* _Records provided_
^^^^^^^^^^^^^^^^
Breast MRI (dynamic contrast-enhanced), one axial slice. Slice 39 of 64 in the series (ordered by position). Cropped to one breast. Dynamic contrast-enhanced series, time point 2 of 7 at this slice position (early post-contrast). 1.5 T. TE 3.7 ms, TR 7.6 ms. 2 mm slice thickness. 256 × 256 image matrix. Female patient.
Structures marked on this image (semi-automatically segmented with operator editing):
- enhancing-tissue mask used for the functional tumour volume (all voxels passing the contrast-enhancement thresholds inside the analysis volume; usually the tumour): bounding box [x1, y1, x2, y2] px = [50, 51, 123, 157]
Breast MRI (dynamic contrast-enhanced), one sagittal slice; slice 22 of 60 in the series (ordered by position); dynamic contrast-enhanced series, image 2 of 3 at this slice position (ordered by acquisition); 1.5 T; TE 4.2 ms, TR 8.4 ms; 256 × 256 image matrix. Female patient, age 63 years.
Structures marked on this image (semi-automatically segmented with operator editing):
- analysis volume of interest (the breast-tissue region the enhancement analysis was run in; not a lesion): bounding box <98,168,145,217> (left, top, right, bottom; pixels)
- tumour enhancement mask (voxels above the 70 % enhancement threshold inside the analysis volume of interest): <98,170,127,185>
^^^^^^^^^^^^^^^^
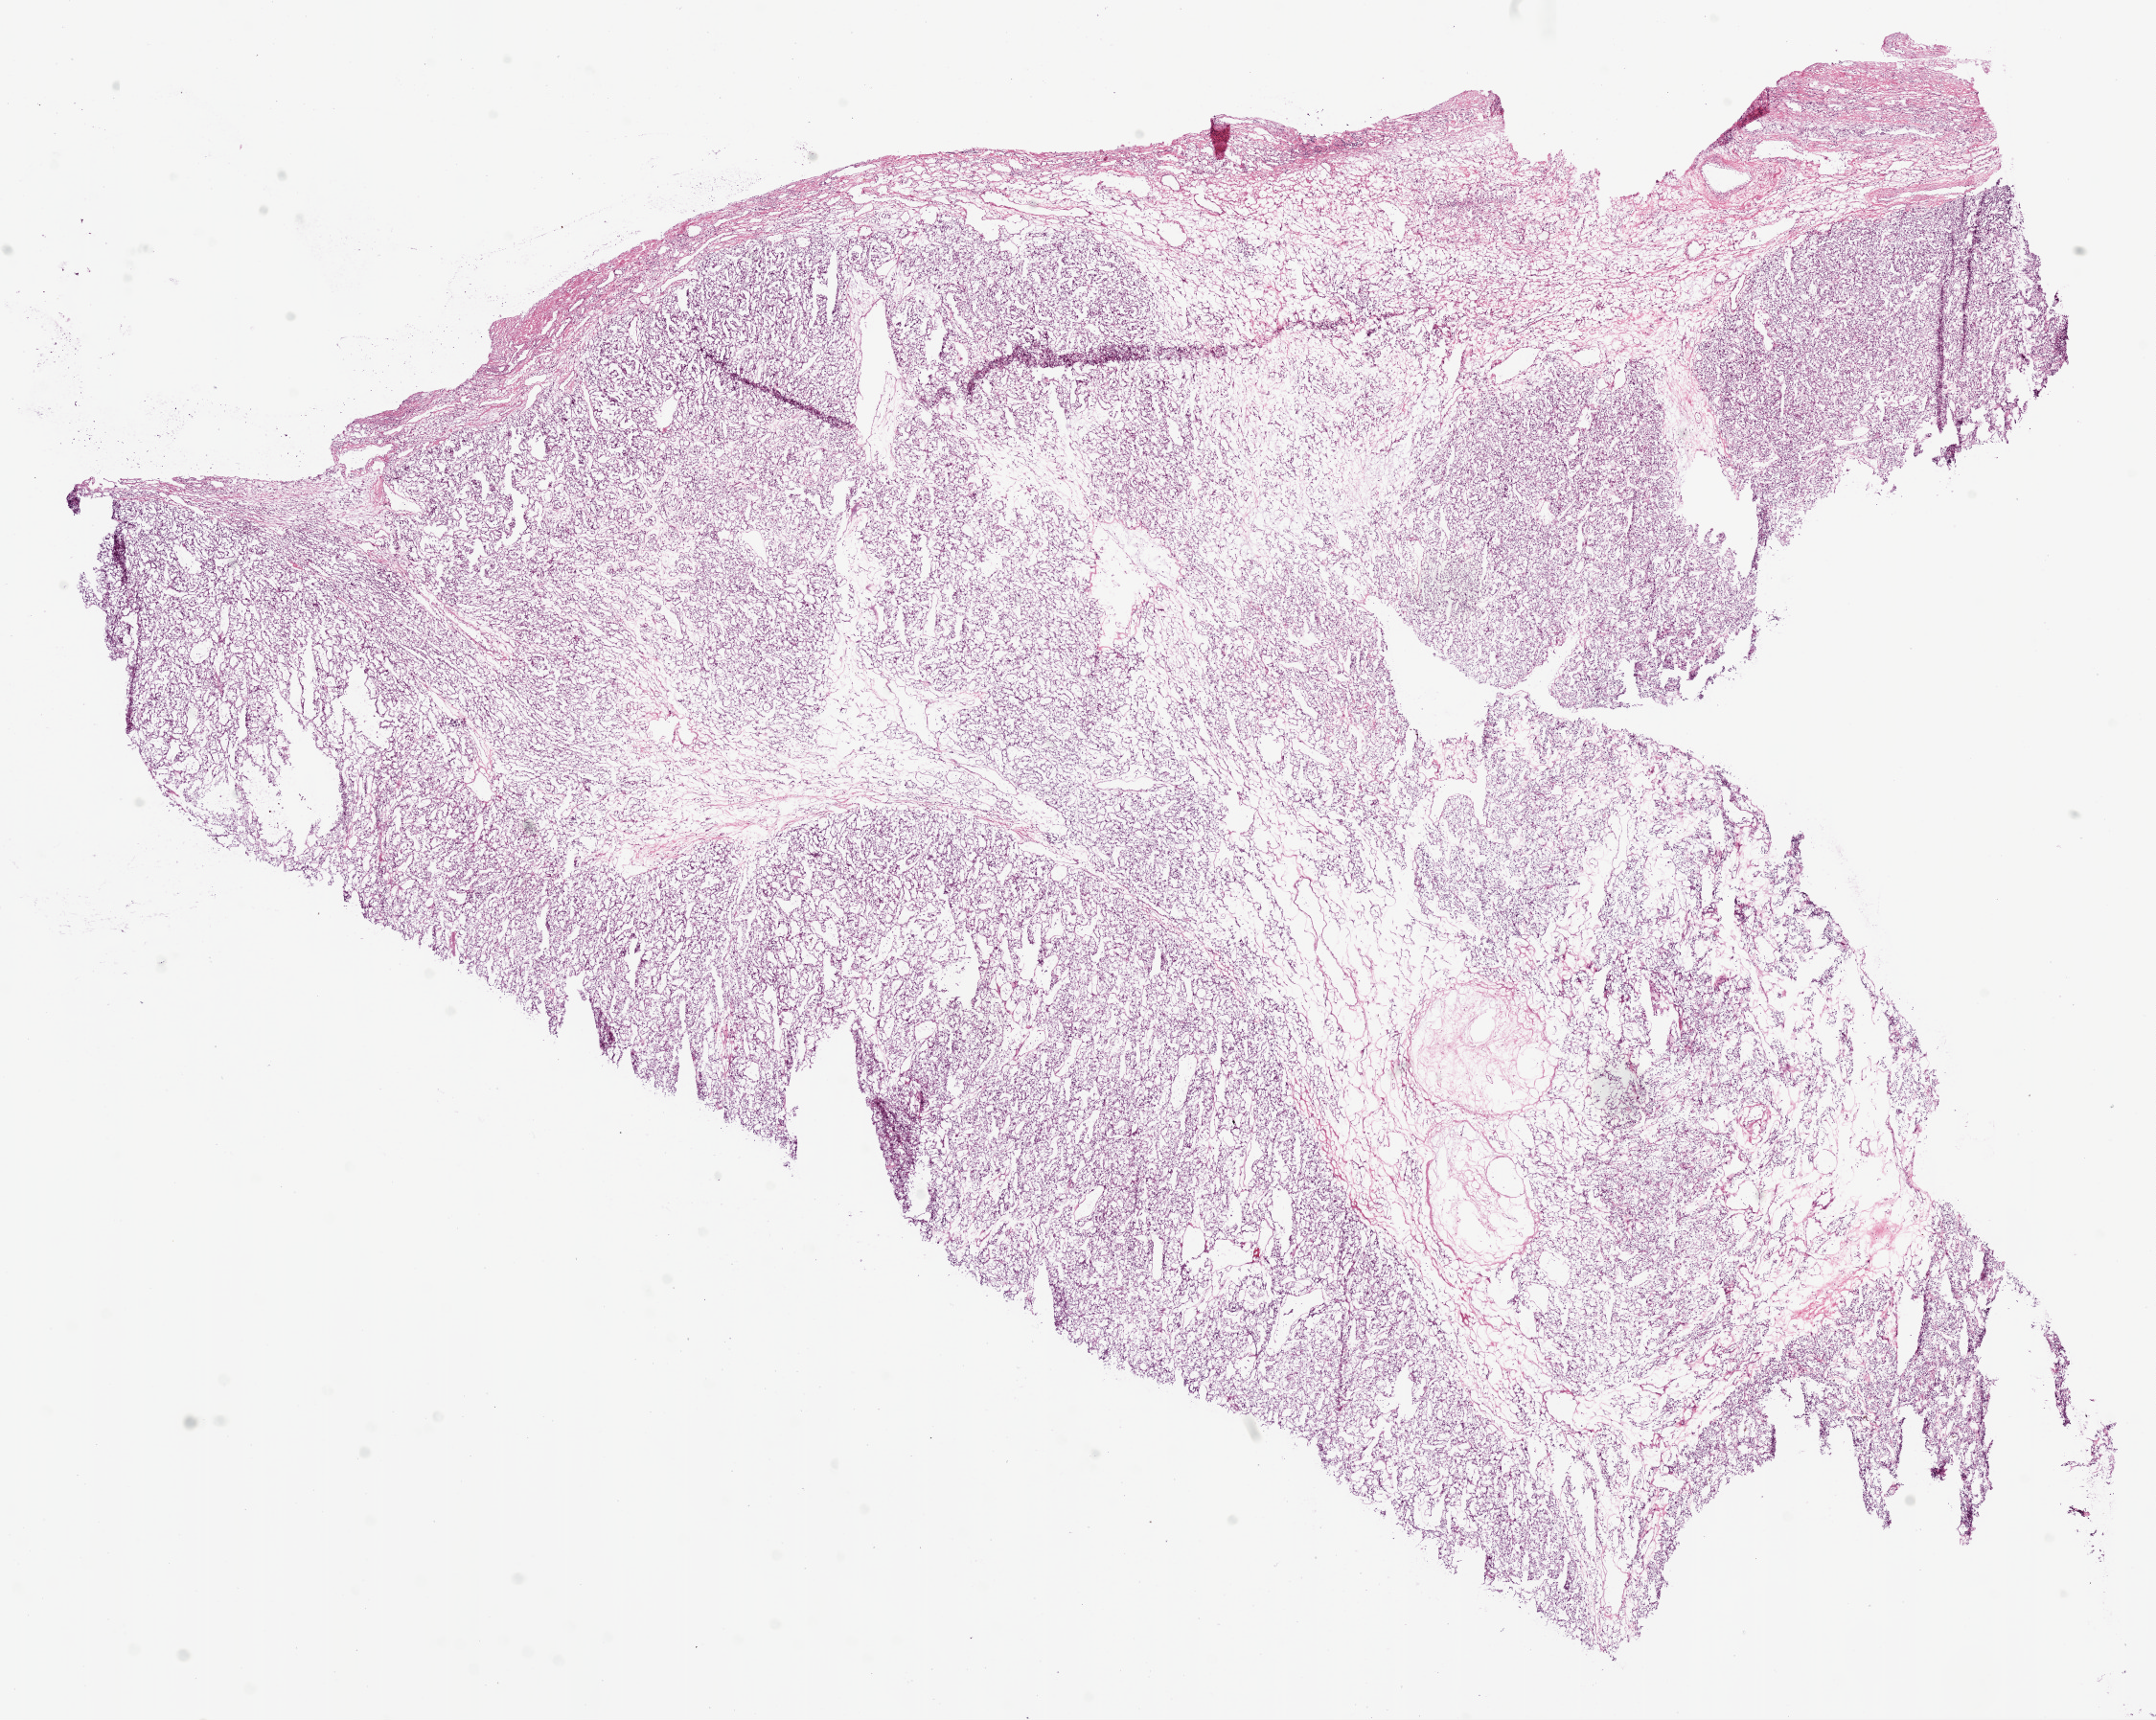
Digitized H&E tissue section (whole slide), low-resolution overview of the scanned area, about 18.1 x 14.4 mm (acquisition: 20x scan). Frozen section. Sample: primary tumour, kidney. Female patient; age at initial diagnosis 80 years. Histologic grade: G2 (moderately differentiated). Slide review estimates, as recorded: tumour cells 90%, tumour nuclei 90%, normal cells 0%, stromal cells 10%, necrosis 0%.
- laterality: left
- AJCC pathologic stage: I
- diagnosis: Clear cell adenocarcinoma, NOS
^^^^^^^^^^^^^^^^
* _What the task requires_
Look through the records and copy down every line that holds "analysis".

* _Task response_
- enhancing-tissue mask used for the functional tumour volume (all voxels passing the contrast-enhancement thresholds inside the analysis volume; usually the tumour): bounding box [x1, y1, x2, y2] px = [50, 51, 123, 157]
- analysis volume of interest (the breast-tissue region the enhancement analysis was run in; not a lesion): bounding box <98,168,145,217> (left, top, right, bottom; pixels)
- tumour enhancement mask (voxels above the 70 % enhancement threshold inside the analysis volume of interest): <98,170,127,185>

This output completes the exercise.